__Page extract__.
Understanding the World
The French philosopher Descartes gave us an explanation for this
paradox. He spent a long time looking skeptically at everything we
perceive. For example, when we poke a stick into a pond, the surface of
the water bends light and the stick appears to have a kink in it. Our eyes
tell us the stick is bent, but our brain ‘knows’ the stick is straight: it’s an
illusion. Descartes wondered if something so simple could be an illusion,
perhaps the whole of our experience is too.
His eventual solution underpins much of modern philosophy - ‘T
think therefore I am, cogito ergo sum. Even if we doubt everything else,
we cannot doubt we are thinking about this doubt. At least we can rely
upon the existence of this ‘thought’ as some reality. Descartes built up
from this bedrock the real world we live in. We can be sure we experience
things and can apply logic and use thought. We can use this intellectual
faculty to tell a great deal about our Universe.
True Understanding
In the QED lecture series, The Strange Thing about Light and Matter,
Richard Feynman relates the story of the ancient Mayan astronomers.

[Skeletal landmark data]
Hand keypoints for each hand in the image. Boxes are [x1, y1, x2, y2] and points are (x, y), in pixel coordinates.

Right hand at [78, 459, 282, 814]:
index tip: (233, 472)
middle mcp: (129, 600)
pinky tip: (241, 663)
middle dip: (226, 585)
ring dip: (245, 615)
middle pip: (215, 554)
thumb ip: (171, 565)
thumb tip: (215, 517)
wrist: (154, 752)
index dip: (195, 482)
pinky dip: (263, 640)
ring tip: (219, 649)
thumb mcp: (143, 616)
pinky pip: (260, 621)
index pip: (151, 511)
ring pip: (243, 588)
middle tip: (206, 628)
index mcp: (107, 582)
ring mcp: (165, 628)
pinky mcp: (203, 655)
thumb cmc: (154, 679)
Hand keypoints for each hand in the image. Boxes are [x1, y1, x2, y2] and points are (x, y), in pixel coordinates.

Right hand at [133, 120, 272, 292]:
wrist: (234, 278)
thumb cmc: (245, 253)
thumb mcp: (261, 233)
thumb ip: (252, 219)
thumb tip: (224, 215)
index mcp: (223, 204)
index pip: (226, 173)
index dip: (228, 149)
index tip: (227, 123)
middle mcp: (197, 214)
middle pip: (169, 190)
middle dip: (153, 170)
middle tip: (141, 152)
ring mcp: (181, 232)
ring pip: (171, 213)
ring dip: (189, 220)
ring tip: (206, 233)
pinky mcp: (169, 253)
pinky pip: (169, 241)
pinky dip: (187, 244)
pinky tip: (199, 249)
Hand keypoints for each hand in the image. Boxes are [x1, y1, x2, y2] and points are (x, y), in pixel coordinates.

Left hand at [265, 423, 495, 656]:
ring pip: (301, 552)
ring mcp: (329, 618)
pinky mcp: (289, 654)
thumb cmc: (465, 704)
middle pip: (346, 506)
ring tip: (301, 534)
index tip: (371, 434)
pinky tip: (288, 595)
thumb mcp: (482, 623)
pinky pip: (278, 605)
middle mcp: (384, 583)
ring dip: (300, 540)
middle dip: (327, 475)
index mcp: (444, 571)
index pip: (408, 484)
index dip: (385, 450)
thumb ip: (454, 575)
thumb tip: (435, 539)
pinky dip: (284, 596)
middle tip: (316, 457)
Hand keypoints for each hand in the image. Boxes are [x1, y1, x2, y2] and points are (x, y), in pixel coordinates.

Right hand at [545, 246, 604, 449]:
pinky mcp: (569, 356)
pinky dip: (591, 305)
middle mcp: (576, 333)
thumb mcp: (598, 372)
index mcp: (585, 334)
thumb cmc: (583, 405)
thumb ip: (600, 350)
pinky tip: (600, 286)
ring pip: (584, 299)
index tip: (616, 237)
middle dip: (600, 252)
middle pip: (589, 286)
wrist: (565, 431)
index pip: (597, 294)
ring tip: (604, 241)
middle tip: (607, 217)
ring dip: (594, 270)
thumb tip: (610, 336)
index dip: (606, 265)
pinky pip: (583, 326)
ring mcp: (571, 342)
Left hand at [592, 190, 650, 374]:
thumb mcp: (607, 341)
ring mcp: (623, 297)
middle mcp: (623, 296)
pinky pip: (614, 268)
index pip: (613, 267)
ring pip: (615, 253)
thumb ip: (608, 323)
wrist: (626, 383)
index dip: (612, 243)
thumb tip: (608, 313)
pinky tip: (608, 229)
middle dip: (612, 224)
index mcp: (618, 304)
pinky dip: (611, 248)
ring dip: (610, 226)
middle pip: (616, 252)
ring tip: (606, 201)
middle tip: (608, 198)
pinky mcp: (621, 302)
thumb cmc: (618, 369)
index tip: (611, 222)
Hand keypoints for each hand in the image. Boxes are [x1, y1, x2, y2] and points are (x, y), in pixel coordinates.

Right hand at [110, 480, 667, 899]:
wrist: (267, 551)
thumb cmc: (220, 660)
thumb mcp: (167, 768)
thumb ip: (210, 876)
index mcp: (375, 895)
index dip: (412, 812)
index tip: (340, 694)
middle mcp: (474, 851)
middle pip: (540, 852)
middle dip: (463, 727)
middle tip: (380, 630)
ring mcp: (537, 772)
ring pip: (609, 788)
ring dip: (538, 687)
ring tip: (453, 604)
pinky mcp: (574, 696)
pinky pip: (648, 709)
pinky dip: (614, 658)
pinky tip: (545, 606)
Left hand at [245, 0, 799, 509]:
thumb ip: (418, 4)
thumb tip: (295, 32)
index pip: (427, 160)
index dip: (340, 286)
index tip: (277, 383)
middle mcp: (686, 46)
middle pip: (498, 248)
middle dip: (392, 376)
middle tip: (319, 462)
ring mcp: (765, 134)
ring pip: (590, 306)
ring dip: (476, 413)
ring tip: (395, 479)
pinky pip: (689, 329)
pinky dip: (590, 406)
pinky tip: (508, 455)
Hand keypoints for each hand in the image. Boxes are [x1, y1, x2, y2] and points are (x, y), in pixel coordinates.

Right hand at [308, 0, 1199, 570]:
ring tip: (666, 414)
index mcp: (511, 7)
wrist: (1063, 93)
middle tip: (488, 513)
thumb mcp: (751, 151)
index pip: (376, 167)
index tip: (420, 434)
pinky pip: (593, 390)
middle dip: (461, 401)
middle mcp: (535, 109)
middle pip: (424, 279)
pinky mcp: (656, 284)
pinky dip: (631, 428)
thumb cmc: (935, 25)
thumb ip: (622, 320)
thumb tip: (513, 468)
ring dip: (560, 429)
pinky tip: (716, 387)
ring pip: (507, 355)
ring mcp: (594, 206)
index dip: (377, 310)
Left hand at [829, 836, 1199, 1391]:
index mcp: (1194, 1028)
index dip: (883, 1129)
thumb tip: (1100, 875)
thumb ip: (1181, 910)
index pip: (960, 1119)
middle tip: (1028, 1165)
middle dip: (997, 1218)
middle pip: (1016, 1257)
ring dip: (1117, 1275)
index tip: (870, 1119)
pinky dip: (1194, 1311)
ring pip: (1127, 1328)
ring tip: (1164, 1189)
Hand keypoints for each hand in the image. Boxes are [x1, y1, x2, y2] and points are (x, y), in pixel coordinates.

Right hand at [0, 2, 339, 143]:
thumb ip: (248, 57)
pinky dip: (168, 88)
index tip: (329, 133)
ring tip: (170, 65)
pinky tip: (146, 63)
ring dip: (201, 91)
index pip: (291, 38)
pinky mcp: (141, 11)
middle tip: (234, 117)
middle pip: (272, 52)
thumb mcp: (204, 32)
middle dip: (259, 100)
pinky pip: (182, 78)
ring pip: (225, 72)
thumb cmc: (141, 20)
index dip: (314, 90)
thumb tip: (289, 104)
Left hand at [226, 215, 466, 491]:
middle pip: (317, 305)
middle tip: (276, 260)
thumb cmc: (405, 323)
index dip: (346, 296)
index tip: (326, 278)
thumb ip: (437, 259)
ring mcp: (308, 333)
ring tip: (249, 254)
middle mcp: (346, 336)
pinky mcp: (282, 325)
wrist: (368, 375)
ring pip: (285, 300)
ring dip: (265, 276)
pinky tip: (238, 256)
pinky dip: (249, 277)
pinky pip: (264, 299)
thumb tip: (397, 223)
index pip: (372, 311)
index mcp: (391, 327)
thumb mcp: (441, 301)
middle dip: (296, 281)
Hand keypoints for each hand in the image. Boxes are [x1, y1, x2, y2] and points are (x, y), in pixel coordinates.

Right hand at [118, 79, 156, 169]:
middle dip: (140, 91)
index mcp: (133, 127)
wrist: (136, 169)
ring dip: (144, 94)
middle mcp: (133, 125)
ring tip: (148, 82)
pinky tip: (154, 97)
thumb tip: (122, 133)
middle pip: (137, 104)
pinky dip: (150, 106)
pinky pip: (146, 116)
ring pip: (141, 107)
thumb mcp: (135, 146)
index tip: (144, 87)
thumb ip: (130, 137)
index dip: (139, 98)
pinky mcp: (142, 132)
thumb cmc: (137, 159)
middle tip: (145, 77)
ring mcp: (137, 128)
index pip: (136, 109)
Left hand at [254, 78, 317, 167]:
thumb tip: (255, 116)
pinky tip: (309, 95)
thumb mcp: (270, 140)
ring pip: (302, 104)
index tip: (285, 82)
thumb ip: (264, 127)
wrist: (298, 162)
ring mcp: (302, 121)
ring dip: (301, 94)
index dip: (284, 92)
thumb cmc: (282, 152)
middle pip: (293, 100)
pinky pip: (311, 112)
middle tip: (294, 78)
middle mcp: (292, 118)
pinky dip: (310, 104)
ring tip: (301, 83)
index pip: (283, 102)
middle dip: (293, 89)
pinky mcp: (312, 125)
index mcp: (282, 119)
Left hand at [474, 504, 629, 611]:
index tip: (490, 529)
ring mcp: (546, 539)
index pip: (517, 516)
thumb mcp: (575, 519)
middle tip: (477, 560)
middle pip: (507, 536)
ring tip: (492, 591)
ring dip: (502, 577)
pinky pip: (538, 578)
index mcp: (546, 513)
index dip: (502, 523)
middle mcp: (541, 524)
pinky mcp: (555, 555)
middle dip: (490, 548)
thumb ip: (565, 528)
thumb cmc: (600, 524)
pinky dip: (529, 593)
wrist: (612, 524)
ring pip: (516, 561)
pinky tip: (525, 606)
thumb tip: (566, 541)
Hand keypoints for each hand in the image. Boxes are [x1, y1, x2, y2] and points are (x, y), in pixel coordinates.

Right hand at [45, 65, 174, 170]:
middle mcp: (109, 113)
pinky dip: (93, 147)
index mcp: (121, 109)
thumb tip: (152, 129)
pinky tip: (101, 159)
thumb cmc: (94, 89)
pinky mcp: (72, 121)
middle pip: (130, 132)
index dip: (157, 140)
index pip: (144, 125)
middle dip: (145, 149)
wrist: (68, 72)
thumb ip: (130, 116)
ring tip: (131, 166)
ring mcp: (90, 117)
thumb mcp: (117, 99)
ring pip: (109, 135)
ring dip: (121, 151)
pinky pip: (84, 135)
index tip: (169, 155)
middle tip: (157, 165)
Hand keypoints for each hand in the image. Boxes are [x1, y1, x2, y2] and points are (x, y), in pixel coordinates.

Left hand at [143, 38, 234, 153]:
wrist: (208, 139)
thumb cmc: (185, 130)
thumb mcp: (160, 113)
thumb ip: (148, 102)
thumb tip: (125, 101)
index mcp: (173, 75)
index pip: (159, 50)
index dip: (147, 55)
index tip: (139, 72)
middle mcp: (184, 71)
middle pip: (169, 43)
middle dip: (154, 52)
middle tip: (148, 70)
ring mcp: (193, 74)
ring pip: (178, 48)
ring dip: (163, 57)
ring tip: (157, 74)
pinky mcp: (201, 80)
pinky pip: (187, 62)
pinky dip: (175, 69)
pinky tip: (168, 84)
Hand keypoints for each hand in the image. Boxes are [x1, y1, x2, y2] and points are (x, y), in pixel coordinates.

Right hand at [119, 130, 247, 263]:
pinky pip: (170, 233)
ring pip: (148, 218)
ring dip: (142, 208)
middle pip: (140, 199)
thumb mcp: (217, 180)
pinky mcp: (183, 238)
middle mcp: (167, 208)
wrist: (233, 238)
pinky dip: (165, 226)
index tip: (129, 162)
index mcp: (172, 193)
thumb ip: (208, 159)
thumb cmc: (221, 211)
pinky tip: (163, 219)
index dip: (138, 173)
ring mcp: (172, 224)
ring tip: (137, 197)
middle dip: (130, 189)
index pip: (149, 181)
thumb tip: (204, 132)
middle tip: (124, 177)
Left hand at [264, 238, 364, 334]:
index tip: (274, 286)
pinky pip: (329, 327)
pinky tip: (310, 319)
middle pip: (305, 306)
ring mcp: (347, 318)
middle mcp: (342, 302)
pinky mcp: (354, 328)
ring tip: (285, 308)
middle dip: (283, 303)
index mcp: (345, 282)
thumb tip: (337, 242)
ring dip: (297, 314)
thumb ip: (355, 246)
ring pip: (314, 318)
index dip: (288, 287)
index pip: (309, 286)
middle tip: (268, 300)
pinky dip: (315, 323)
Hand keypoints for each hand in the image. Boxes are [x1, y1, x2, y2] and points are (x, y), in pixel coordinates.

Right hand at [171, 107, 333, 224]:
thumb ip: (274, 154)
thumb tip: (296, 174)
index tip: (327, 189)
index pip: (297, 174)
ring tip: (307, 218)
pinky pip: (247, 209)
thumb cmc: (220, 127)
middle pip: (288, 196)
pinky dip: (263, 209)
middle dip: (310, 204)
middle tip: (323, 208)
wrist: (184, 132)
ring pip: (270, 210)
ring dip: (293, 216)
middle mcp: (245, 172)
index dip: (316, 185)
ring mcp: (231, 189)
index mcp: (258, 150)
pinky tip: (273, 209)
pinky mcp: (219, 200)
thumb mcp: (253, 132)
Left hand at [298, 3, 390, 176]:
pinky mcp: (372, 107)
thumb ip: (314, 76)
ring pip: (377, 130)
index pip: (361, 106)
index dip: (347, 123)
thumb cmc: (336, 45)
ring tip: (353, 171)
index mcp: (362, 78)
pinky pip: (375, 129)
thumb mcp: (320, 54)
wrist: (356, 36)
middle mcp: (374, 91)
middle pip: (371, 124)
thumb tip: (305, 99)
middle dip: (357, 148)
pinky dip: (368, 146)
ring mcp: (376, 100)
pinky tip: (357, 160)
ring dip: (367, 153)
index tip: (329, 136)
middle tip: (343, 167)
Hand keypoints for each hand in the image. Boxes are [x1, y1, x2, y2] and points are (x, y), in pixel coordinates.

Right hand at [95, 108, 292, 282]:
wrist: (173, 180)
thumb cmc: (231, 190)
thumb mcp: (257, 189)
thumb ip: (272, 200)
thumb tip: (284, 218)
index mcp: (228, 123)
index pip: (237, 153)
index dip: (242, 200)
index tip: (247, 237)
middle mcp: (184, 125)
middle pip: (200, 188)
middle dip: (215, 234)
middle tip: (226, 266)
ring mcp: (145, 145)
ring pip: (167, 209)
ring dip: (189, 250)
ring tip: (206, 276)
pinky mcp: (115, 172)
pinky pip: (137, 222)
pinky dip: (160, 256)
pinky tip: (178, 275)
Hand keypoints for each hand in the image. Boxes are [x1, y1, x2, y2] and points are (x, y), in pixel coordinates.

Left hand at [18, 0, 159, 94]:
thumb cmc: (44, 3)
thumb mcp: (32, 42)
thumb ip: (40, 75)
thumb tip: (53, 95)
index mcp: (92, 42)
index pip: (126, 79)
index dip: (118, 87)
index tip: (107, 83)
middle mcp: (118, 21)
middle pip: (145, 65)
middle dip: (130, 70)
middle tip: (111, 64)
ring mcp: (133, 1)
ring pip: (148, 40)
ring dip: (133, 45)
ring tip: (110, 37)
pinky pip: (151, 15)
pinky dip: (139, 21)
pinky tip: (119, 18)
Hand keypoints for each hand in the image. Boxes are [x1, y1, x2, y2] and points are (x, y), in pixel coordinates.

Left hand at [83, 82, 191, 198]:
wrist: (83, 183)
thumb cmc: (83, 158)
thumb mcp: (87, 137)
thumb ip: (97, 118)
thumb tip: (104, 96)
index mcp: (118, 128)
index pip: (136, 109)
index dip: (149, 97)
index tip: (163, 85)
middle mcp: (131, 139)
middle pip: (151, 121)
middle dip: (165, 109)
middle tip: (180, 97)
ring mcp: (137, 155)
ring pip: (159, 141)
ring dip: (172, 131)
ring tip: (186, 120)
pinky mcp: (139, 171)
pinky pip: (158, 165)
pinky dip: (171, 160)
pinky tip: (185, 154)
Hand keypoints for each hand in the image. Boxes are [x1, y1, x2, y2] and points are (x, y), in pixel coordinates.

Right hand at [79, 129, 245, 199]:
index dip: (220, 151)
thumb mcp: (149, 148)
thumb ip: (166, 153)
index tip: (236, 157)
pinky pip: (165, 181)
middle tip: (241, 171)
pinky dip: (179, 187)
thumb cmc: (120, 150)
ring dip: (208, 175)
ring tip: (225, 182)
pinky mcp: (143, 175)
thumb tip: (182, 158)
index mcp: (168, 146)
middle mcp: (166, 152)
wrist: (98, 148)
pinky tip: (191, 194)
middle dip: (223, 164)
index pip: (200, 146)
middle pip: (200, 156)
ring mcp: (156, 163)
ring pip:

__Exercise__.
Rewrite the stretch of the Descartes passage from "True Understanding" through "ancient Mayan astronomers.", putting "Babylonian" in place of "Mayan".

__Answer to this exercise__.
True Understanding
In the QED lecture series, The Strange Thing about Light and Matter,
Richard Feynman relates the story of the ancient Babylonian astronomers.